Mark Rasch, who created the Computer Crime Unit at the United States Department of Justice, has an essay, “Conceal and Fail to Report — The Uber CSO Indictment.”
The case is causing great consternation in the InfoSec community partly because it is the first instance in which a CSO or CISO has been personally held responsible (other than by firing) for a data breach response, and the first time that criminal sanctions of any kind have been sought against the corporate victim of a data breach for handling (mishandling) the data breach itself.

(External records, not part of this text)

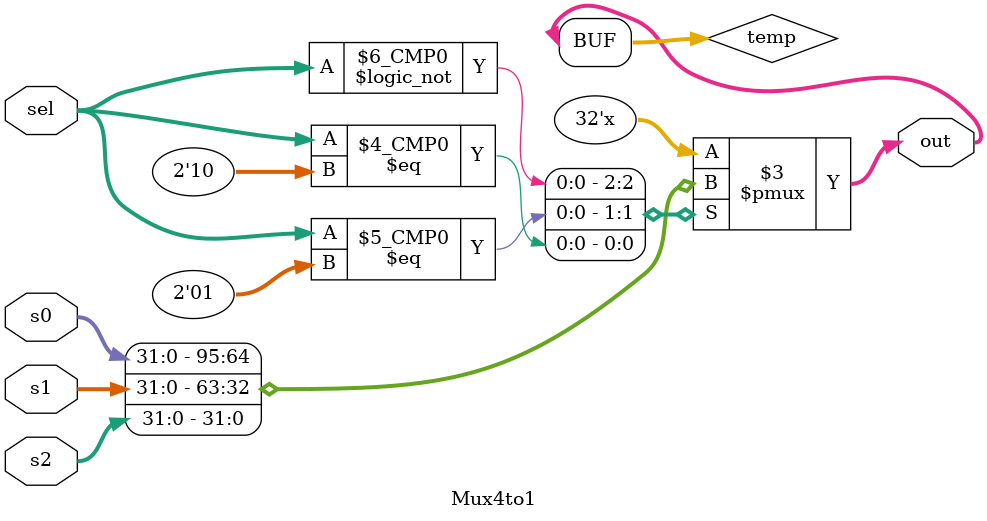
<source format=v>
module Mux4to1 #(
    parameter size = 32
) 
(
    input [1:0] sel,
    input signed [size-1:0] s0,
    input signed [size-1:0] s1,
    input signed [size-1:0] s2,
    output signed [size-1:0] out
);
    // TODO: implement your 2to1 multiplexer here

    reg signed [size-1:0] temp;

    always@ (*) begin
        case (sel)
            2'b00: temp = s0;
            2'b01: temp = s1;
            2'b10: temp = s2;
            default: temp = 32'bx;
        endcase
    end

    assign out = temp;
    
endmodule


</source>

Mark spends a lot of energy explaining the law of the case and some of the subtleties, for example: “It’s also clear that Uber and Sullivan did not want the FTC to know about the 2017 breach. But I’m not sure that, as a matter of law, this constitutes “misrepresenting, concealing or falsifying” materials actually produced to the FTC.” As someone who does expert witness work now and again, I’ve learned to recognize skilled analysis, and this is skilled analysis, the kind you’d want on your side, especially if you’re one of those with great concern.
I have a few small things to add, and one weighty one.
First, Joe Sullivan is innocent until proven guilty. There’s no need, and many opportunities for mistakes, in pre-judging him or the case. The indictment is literally written to make the case against him, and portray him in the worst possible light. There’s lots written in general about how being prosecuted is an emotionally wretched experience, and how even innocent people will plead guilty to reduce the shadow of uncertainty when prosecutors will ask for the maximum possible sentence for those who exercise their rights to a trial by jury. If you’re not familiar with that, searches such as “why do innocent people plead guilty” may be eye opening.
Second, CSOs are obviously concerned about what this means for them. My advice is to get your lawyer’s advice in writing. “My lawyer told me this was ok” is a pretty good defense. Keep a copy in your personal safe.
Third, I’ve long seen breach disclosure as a way to learn from our mistakes, and I’ve been struggling with what this case means for learning from breach disclosures. In reading Mark’s essay, I think it’s a net negative. We’re going to see substantially more caution from lawyers. That might mean:
- Less specific language used (if that’s even possible).
- More claims that “something may have happened, and we are reporting this to you out of an abundance of caution” sorts of language.
- More specific and factual statements, bookended by “we have a good faith belief based on what we know today”
I’m glad that my research has led me towards near miss analysis. The opportunity to demonstrate constructive engagement was important before. Mark describes Uber’s response as “less than ideal,” and speaking more generally, many responses to things which turn out to be somewhere on a spectrum from nuisances, incidents or breaches involve decisions that will be judged harshly with 20/20 hindsight. As a society, we would benefit from ways to demonstrate constructive engagement, to enable us to understand from the problems which are happening, and to draw more lessons from them.
I don’t claim that near miss analysis is the only frame for that, but in light of the prosecution, we should be thinking about ways to give those who want to do the right things incentives to do those things.